While American car manufacturers were facing an uncertain future in Detroit, record growth was occurring in China. Chinese car dealerships are actually moving more cars than anywhere on Earth, and a growing number of the vehicles are from American automakers.
American automakers view China as critical to future earnings and growth. So on a recent visit to China, CBS News business and economics correspondent Rebecca Jarvis got a look at how this important market does business -- from the manufacturer, to the dealership -- and witnessed firsthand how important the American brand is to the Chinese consumer.
At a car showroom in Shanghai, you'll find plenty of Chevy fans.
When Jarvis asked one potential buyer what they liked about a Chevy vehicle, the response was simply, "It looks cool."
And the cars are moving fast.
Kevin Wale, president and chief executive officer of General Motor's operations in China, told CBS News, "We're doing many of the same things in China that we've done in the rest of the world, but we're doing it five times faster."
China's economy grew by a robust 9.1 percent in the third quarter, and the growth is fueling demand for cars.
When asked how pivotal China is to GM, Wale said it's "tremendously important." He said, "China is the largest market in the world, and it's the fastest growing market in the world.

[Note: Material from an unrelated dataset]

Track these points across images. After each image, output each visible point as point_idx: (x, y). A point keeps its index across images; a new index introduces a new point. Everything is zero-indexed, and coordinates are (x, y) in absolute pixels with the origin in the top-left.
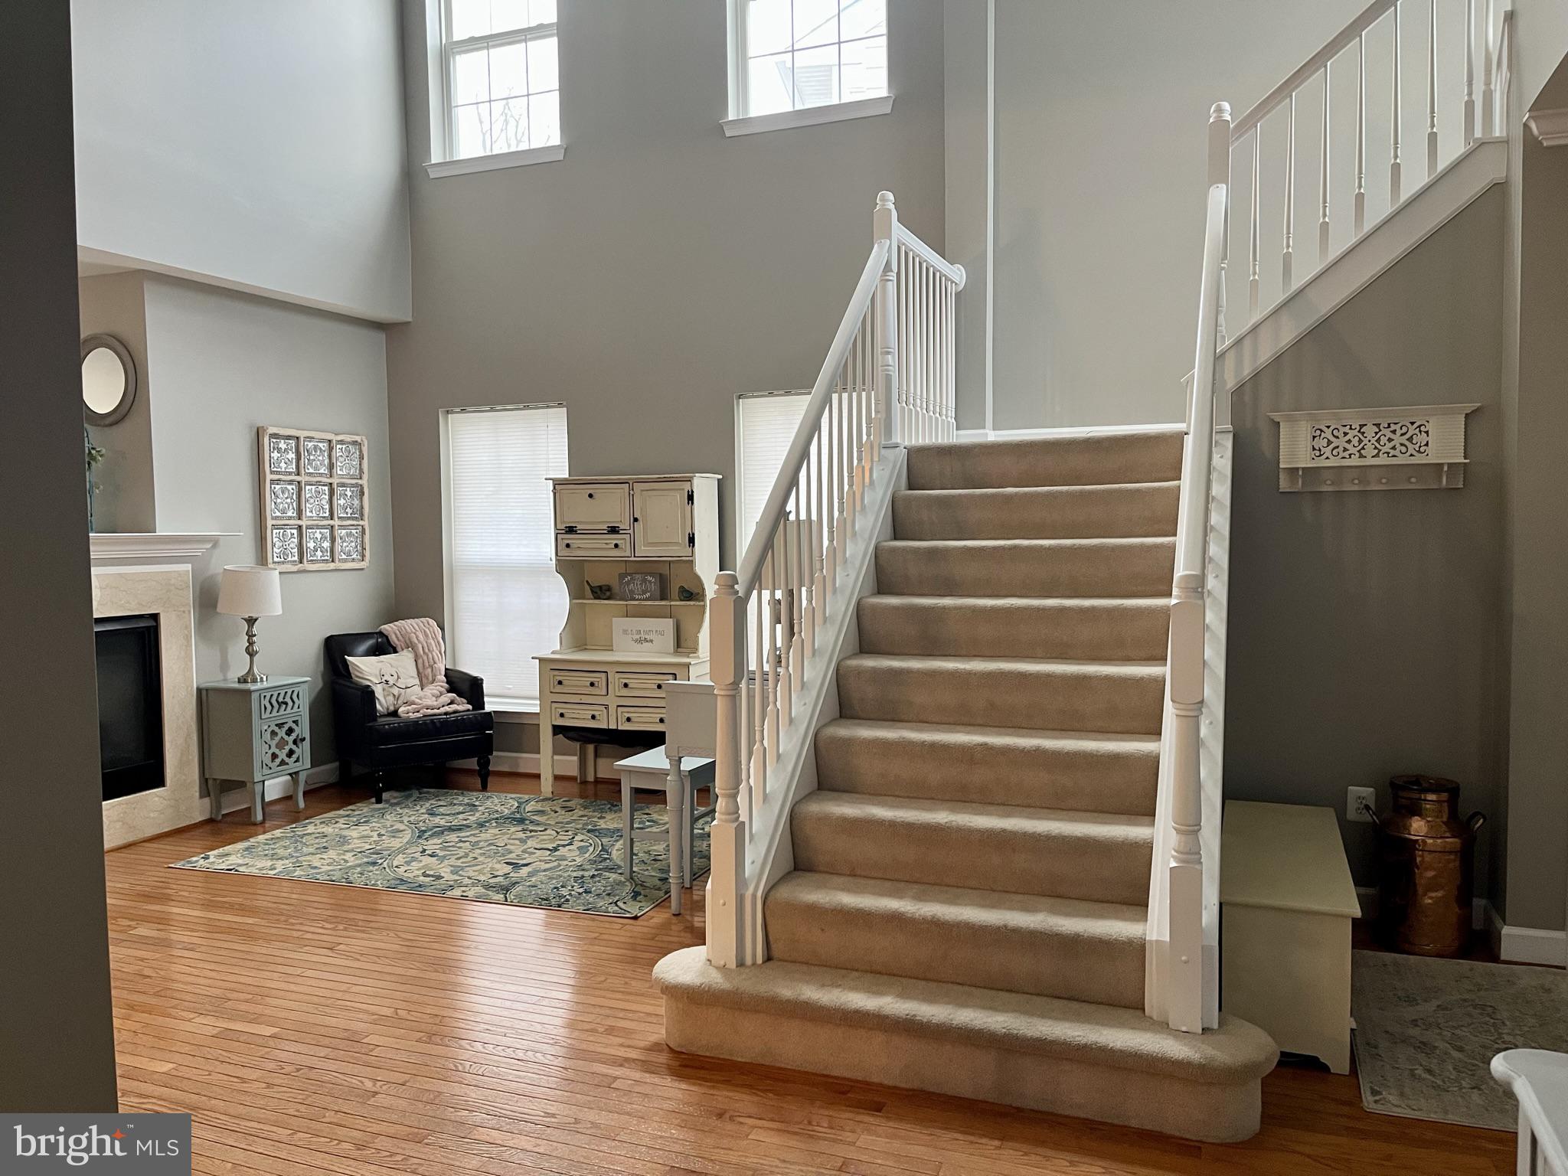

There's over 100 cities with more than a million people."
Last year, 16.6 million cars were sold in China -- five million more than in the entire United States -- a key reason GM says it must do business in Shanghai in order to remain competitive throughout the world.
GM produces three brands in China: Buick, Chevrolet, and Cadillac. Most popular is the Buick Excelle. GM sold more than 200,000 of them last year.
But as GM's business in China continues to grow, it doesn't necessarily mean more jobs will be created at home in the United States.
Wale said, "Our philosophy with GM is we largely build where we sell. So, we have excellent production facilities in the U.S. and in Europe and in China, in Korea. So we don't try to ship into those countries as a normal strategy."
China isn't just an attractive market because of its size. Local demographics and social norms have played a key role. Car buying is mostly done with cash.
Another difference between the U.S. and Chinese markets? Well, let's just say this isn't your father's, or even your grandfather's, Buick. The people who buy cars are younger. The average age of someone buying a Buick, for instance, is around 30 in China, compared to about 60 in U.S.
Niles Wang bought his Buick Lacrosse three years ago for about $33,000.
Wang said, "I like GM because they produced produce car for more than 100 years, longer than any other producers."
When asked if he ever planned to buy a Chinese-manufactured car, he replied, "I don't know. Not right now."
Chinese consumers like Niles have helped make GM the top selling car maker in his country. With 13 percent of the market here, it's back in the driver's seat, heading toward a more profitable future.
Wale says that, after GM filed for bankruptcy in 2009, it expanded its Chinese operation by 70 percent. He says that move had a lot to do with the company getting back on its feet.